- Task -
Of all the entries below, only the lines from the one with "10,-1 1,20 -34,1v-18h-2v-12h-3v-3h2v-8h4l-2,-14h2l-1,-7" up to and including the one with "M204,156v5l13,-1v28h-8v5h-11l1,13 -20,1 -1,-20" are to be duplicated exactly.

Start of Data shown

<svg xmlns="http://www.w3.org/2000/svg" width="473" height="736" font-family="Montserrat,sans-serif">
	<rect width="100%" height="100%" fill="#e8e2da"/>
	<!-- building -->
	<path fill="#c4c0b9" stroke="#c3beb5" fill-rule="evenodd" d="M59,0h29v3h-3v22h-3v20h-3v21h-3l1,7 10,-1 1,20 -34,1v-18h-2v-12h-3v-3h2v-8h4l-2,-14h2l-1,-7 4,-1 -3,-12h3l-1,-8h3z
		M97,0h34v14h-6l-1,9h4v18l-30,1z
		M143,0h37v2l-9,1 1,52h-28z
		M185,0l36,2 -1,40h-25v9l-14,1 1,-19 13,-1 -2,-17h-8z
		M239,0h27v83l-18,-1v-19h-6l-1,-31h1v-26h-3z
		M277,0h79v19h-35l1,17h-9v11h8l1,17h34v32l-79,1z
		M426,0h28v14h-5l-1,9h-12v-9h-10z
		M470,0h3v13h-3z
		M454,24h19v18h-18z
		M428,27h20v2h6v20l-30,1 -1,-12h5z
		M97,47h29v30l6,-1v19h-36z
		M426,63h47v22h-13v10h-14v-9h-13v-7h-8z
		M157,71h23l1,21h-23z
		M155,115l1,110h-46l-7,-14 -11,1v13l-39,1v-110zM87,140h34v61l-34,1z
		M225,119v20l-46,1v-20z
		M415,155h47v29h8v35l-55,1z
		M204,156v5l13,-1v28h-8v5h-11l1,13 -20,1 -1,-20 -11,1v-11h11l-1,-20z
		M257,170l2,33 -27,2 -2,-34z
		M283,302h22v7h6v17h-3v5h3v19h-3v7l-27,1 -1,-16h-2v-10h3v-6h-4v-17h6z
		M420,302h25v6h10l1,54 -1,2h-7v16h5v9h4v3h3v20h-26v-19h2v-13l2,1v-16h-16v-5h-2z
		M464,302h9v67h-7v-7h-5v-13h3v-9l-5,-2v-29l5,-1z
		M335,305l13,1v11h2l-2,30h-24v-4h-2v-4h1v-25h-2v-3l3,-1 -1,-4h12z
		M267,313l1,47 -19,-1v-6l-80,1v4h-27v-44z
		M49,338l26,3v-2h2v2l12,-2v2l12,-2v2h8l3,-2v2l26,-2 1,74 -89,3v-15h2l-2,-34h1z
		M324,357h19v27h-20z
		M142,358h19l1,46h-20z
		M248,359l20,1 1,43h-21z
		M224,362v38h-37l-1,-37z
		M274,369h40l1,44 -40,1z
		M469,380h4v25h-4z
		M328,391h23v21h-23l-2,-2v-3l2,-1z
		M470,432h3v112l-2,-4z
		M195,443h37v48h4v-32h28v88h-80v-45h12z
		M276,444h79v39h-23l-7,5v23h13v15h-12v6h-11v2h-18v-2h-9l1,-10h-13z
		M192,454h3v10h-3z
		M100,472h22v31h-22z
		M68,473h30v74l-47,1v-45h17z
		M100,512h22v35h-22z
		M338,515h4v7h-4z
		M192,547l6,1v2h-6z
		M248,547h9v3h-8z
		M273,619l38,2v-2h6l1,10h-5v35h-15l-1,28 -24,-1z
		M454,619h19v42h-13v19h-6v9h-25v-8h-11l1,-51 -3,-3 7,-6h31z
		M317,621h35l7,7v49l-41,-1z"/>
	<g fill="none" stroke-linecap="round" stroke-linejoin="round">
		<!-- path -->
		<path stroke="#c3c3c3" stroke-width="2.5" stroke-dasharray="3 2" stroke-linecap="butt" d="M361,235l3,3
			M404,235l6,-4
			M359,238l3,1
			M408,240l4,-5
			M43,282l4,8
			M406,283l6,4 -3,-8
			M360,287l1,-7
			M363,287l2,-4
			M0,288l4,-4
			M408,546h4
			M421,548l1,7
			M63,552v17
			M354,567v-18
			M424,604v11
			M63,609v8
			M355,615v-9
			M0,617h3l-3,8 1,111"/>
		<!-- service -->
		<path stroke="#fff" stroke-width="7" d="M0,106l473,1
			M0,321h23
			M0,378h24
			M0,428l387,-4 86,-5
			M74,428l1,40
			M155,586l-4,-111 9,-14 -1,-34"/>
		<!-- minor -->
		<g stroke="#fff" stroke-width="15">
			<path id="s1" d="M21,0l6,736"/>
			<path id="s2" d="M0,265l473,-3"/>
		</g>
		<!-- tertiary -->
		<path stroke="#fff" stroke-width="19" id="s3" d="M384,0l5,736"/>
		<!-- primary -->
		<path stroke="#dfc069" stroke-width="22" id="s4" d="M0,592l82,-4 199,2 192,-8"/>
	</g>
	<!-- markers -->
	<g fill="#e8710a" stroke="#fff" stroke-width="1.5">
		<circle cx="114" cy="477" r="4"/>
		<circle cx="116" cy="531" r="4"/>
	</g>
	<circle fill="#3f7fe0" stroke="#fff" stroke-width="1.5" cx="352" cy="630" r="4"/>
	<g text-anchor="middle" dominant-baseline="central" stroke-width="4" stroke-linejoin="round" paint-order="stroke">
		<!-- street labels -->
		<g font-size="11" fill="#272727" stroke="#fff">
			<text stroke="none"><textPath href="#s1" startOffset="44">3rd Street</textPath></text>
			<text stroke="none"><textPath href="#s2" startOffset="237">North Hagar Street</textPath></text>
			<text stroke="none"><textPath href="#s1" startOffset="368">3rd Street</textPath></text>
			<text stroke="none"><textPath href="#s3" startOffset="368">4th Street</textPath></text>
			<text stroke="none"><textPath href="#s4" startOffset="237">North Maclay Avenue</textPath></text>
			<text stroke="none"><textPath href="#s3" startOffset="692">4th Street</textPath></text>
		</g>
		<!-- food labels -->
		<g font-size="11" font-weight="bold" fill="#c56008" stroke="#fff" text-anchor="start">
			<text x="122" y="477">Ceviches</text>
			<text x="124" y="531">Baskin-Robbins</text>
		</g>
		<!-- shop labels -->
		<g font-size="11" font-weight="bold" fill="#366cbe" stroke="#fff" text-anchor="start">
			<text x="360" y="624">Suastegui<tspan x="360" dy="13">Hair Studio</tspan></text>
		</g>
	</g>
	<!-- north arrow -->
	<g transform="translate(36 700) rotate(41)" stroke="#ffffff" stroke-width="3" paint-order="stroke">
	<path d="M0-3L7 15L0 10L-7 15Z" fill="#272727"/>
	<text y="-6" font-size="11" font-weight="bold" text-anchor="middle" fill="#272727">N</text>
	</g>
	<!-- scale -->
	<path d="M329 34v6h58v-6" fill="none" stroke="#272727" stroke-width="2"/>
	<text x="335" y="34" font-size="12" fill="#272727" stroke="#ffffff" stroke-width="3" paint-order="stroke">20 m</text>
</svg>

End of Data shown

- Output below -
	<path fill="#c4c0b9" stroke="#c3beb5" fill-rule="evenodd" d="M59,0h29v3h-3v22h-3v20h-3v21h-3l1,7 10,-1 1,20 -34,1v-18h-2v-12h-3v-3h2v-8h4l-2,-14h2l-1,-7 4,-1 -3,-12h3l-1,-8h3z
		M97,0h34v14h-6l-1,9h4v18l-30,1z
		M143,0h37v2l-9,1 1,52h-28z
		M185,0l36,2 -1,40h-25v9l-14,1 1,-19 13,-1 -2,-17h-8z
		M239,0h27v83l-18,-1v-19h-6l-1,-31h1v-26h-3z
		M277,0h79v19h-35l1,17h-9v11h8l1,17h34v32l-79,1z
		M426,0h28v14h-5l-1,9h-12v-9h-10z
		M470,0h3v13h-3z
		M454,24h19v18h-18z
		M428,27h20v2h6v20l-30,1 -1,-12h5z
		M97,47h29v30l6,-1v19h-36z
		M426,63h47v22h-13v10h-14v-9h-13v-7h-8z
		M157,71h23l1,21h-23z
		M155,115l1,110h-46l-7,-14 -11,1v13l-39,1v-110zM87,140h34v61l-34,1z
		M225,119v20l-46,1v-20z
		M415,155h47v29h8v35l-55,1z
		M204,156v5l13,-1v28h-8v5h-11l1,13 -20,1 -1,-20 -11,1v-11h11l-1,-20z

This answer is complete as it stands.